In the end, the question we always had to ask ourselves was - "Would I sleep well at night knowing this pilot was flying my family somewhere." If you couldn't say yes, then the pilot failed and could appeal the failure.
Posted By: Chris Leslie

Re: How Did the PTG Grade Tunings before Tunelab Came Out? - 07/10/17 11:37 PM

Prout, I meant to say that subjectivity and disagreement need not occur if strict aural criteria are practiced.
My point was that I think that it is possible for aural assessment techniques alone to be used to rank a tuning candidate. After all, I use aural methods to assess my own work every day of my working life.
Posted By: prout

Re: How Did the PTG Grade Tunings before Tunelab Came Out? - 07/10/17 11:49 PM

Originally Posted by Chris Leslie
Prout, I meant to say that subjectivity and disagreement need not occur if strict aural criteria are practiced.
My point was that I think that it is possible for aural assessment techniques alone to be used to rank a tuning candidate. After all, I use aural methods to assess my own work every day of my working life.


I agree completely. As long as the examinee knows precisely what is the criteria for the exam, not necessarily for actual everyday tuning, no problem should arise.

As far as aural tuning assessment everyday, that arises, or should arise from experience and practice. The exam perhaps is a 'license to learn'.

I find the idea of tuning an ET aurally frightening since it requires a lot skill and practice. I can't imagine not tuning an UT aurally, since it would take all the fun out of it.

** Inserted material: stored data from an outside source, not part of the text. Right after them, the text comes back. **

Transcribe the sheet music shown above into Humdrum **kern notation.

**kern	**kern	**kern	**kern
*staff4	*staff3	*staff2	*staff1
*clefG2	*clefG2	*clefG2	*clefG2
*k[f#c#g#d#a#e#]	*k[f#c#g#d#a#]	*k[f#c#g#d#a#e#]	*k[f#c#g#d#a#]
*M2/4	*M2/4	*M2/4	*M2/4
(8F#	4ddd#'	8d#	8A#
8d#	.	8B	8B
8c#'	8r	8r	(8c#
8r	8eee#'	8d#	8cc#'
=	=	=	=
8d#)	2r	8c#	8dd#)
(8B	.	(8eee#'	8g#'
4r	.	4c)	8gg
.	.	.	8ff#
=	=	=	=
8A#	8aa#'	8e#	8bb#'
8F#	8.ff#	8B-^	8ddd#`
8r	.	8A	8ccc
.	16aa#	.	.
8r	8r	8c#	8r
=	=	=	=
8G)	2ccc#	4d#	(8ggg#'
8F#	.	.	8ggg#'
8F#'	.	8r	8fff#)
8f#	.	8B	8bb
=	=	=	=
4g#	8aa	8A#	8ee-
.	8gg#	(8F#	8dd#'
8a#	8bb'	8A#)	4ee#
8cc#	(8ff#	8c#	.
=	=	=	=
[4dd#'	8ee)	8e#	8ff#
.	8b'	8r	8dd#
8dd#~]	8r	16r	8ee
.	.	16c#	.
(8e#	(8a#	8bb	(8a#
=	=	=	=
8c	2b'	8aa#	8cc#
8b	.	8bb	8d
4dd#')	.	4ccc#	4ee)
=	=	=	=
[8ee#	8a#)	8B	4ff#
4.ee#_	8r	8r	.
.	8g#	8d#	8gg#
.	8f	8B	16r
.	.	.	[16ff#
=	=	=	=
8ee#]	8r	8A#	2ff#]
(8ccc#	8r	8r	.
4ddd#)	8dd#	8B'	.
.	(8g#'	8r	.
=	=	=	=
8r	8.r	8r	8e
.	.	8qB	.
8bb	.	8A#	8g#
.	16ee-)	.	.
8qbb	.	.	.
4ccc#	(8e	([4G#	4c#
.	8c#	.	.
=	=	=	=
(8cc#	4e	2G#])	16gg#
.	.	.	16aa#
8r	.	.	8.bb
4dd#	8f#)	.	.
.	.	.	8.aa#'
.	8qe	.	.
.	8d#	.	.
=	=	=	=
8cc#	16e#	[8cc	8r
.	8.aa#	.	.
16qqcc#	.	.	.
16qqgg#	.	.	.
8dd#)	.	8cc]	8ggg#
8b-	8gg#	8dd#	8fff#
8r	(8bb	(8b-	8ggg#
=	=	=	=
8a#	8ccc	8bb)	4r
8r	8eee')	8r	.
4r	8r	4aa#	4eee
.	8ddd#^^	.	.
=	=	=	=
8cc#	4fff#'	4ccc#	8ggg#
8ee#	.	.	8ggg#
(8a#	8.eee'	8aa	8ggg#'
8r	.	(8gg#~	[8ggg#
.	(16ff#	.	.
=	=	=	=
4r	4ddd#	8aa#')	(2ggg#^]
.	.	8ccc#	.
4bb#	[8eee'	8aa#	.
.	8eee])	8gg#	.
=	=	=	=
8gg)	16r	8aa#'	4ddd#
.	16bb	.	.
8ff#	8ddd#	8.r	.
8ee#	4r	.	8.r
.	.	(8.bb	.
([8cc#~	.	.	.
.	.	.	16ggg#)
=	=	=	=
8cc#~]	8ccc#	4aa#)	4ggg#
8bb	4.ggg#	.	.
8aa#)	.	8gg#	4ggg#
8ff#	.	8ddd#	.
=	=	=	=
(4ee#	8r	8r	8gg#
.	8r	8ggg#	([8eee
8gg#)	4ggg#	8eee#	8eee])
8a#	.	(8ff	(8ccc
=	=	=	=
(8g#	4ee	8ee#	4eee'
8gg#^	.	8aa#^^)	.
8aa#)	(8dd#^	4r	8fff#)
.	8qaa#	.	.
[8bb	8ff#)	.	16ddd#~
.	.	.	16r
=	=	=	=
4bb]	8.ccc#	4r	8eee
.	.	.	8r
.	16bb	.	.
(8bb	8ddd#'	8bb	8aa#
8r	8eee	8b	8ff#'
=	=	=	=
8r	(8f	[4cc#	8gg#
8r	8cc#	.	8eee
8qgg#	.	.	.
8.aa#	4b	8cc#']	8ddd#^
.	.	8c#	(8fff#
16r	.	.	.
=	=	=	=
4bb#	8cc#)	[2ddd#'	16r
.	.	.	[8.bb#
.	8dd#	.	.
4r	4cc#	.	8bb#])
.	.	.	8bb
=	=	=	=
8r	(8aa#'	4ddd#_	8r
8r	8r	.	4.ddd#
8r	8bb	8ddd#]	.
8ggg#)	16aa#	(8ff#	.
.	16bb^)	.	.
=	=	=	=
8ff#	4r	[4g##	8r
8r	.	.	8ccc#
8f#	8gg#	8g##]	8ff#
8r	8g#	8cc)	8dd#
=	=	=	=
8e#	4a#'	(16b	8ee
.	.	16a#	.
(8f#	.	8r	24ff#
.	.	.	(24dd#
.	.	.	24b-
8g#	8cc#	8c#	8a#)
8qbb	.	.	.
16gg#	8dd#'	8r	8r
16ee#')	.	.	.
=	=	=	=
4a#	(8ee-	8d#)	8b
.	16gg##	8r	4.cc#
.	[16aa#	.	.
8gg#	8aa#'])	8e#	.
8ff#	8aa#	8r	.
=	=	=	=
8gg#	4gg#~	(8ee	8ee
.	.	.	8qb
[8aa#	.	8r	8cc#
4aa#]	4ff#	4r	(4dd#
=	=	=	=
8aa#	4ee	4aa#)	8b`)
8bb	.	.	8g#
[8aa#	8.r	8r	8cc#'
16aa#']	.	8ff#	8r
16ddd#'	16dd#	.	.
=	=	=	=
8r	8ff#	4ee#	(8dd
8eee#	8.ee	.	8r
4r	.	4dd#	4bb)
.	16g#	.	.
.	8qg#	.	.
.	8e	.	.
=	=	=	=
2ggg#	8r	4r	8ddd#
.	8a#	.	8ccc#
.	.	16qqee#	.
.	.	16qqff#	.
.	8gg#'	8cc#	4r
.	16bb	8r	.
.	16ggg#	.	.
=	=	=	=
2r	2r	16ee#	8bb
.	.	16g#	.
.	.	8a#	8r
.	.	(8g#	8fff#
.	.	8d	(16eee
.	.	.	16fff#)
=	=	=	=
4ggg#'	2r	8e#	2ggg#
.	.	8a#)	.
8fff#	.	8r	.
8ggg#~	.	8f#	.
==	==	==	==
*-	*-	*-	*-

I am ever in awe of purely aural ET tuners and completely understand the desire as a professional to use an ETD as an adjunct, especially where the aural tuning was stored, to increase one's efficiency and speed.
Posted By: DoelKees

Re: How Did the PTG Grade Tunings before Tunelab Came Out? - 07/11/17 12:40 AM

Originally Posted by Musicdude
Originally Posted by Lucas Brookins RPT
Musicdude, I think you would be surprised to see how consistent the master tunings are, especially at the PTG conventions!


I'd have to see that, to believe it.

The master tunings are stored in a computer, so if more than one master tuning was ever done on the same piano,
we should be able to compare the tunings, and see how many cents off they are from each other. Are they off by more than the 0.9 cent tolerance allowed in the PTG exam?

It would be interesting to see if they are or not. This would give an idea of how much flexibility there is in tuning.

I assume you know that if a discrepancy of at least 1 cent with the master tuning is detected with the ETD, this is not marked as an error right away. Instead aural checks are done to determine if this was really an error or an acceptable alternative. (I do not know if there is a protocol for this procedure.)

It would be interesting to find out how often such a discrepancy is aurally considered satisfactory in practice.

Generally regarding your arguments: You're not the first to bring those points up and I think they are valid and have been discussed at PTG and considered carefully and the current PTG exam format is the best they could come up with, balancing your points against other considerations. If you search this forum I recall several threads from years ago where similar points were discussed and rationales for the current exam format was given. Mainly, if not exclusively, by Bill Bremmer who is probably the leading expert on PTG exam issues on this forum.